Membership provides an opportunity for education about the nature, purpose, and responsibilities of the church.
An essential part of the church’s mission involves biblical instruction (“teaching them to observe all that I have commanded you”). When a person becomes a church member, he may be required to attend a class with the leadership of the church. This is an excellent opportunity for the church to teach its members more about the Body of Christ and their own local church, what it believes, where it stands, and in what ministries members can participate.

Membership provides accountability for those involved in the church’s ministries.
A church may limit opportunities to serve in many positions to members as a way for the leadership to exercise biblical discernment and spiritual care over the flock which God has entrusted to them. Apart from membership, there is no guarantee that an adherent will abide by the ministry guidelines and standard—certainly he has in no way obligated himself to the church! By allowing only members to be part of the teaching ministry, for example, the leadership establishes accountability for what is being taught. As a member, there is a clear responsibility to the leadership of the church for that area of ministry. This is a safeguard for the church.

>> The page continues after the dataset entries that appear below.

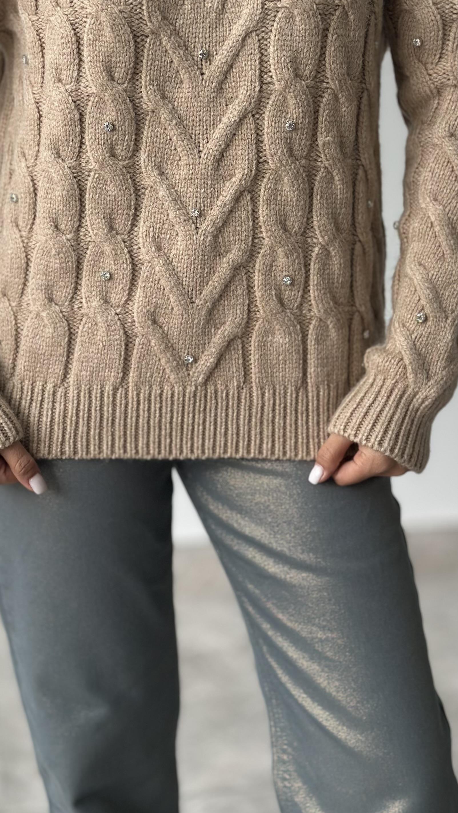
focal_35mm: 74
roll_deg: -0.2
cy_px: 271
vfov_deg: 28.4
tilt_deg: -13.7
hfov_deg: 16.3
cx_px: 194
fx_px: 1597
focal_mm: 6.86
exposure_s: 1/430
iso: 80
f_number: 1.78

The Importance of Membership to an Individual Christian
While it seems clear that official membership is advantageous to the local church, what advantages does it offer to the individual believer? Several clear New Testament commands simply cannot be obeyed outside of a local assembly of believers.

Membership makes mutual ministry possible.
Believers are to be committed to “one another.” The New Testament is full of “one another” commands—instructions given to believers about the obligation they have toward other believers. These commands are not primarily intended to refer to our activity toward the “universal church” or whenever we meet another Christian. The command to “love one another” (Rom 13:8) means much more than simply letting a car with a fish bumper sticker into traffic! Rather, these biblical commands are especially directed to believers in a community, local fellowship, or assembly to exercise toward each other.

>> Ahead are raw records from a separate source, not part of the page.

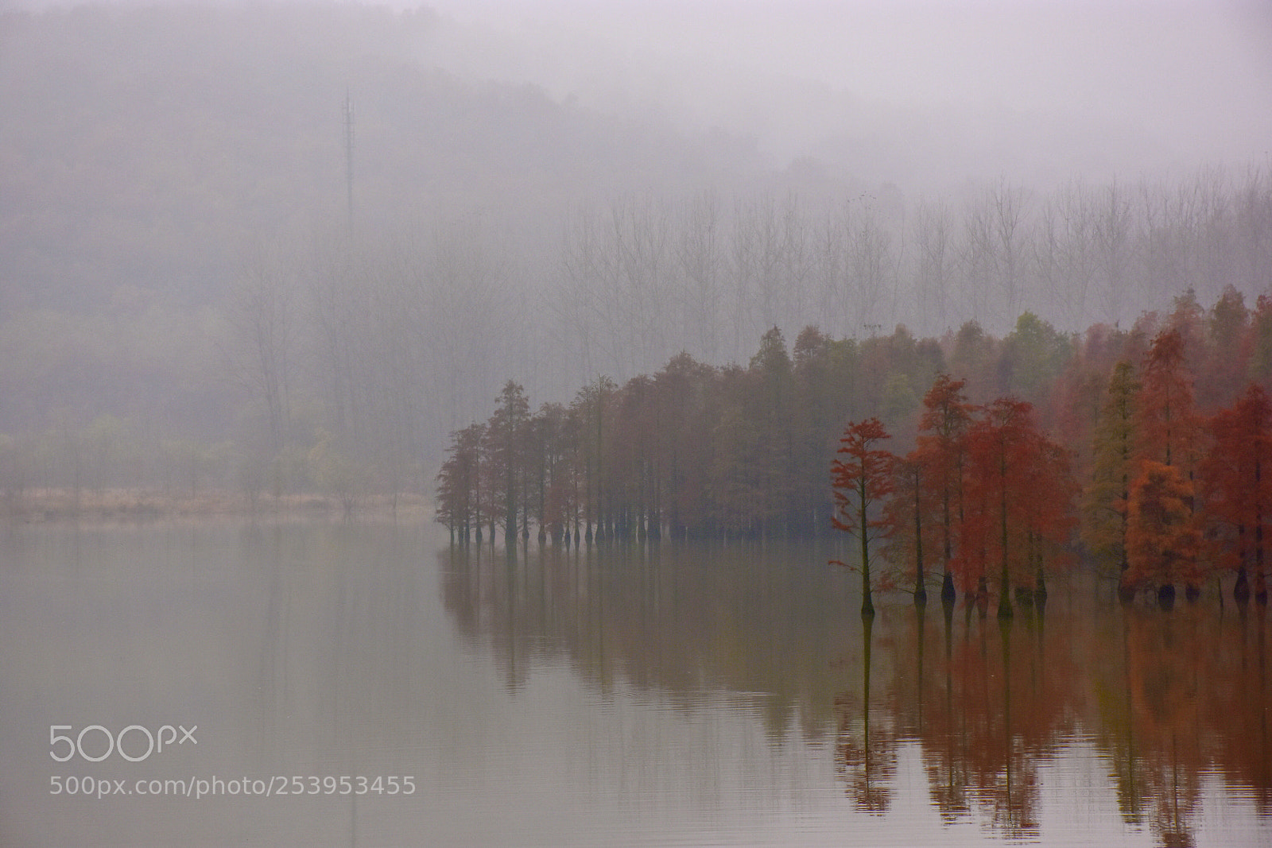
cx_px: 636
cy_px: 424
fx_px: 4505
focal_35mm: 128
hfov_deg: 16.1
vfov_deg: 10.8
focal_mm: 85
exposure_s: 1/500
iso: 560
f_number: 8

Membership provides a forum for a believer to display his love for God and His children.
Every Christian should be a member of a local church. Becoming a member of a local church certainly does not make you a Christian, and in fact, temporary circumstances might hinder someone from being a member of a church. However, the God-given desire for fellowship with believers, the need for edification and accountability, and the desire to love the Body of Christ as God himself does argues strongly for official identification with a local church. One of the evidences of regeneration is a love for other believers (1 John 3:23–24). Committing to an assembly of believers is a fitting first step to demonstrating that we understand God’s love for us and a love that is willing to “lay down our lives for the brothers” (1 John 3:16).

Membership makes it possible to submit to biblical authority.
As Christians, we are commanded by the Bible to obey those who have authority over us “in the Lord” (1 Thess 5:12-13; Heb 13:17). These commands assume that we have leaders over us. If someone never formally joins any church, he could just leave if he didn’t like the leadership (and many people do just that!). In such a case, one would never be able to obey this biblical command.

Membership often carries other privileges and access to church services.
Membership in a local church carries with it both privileges and responsibilities. Not only does membership open the door to minister in the assembly, it also provides opportunities to be ministered to by other members. Some services the church offers such as counseling or financial aid may be restricted to members. The greatest personal benefit of membership is loving accountability. By joining a church, one may receive the benefits of the “one another” commands discussed above. As a recognized member of the body, others can effectively minister to you.

The big question then is not “Why should I join a church” but “Why would a believer not want to be a member of a God-honoring, Christ-exalting local church?”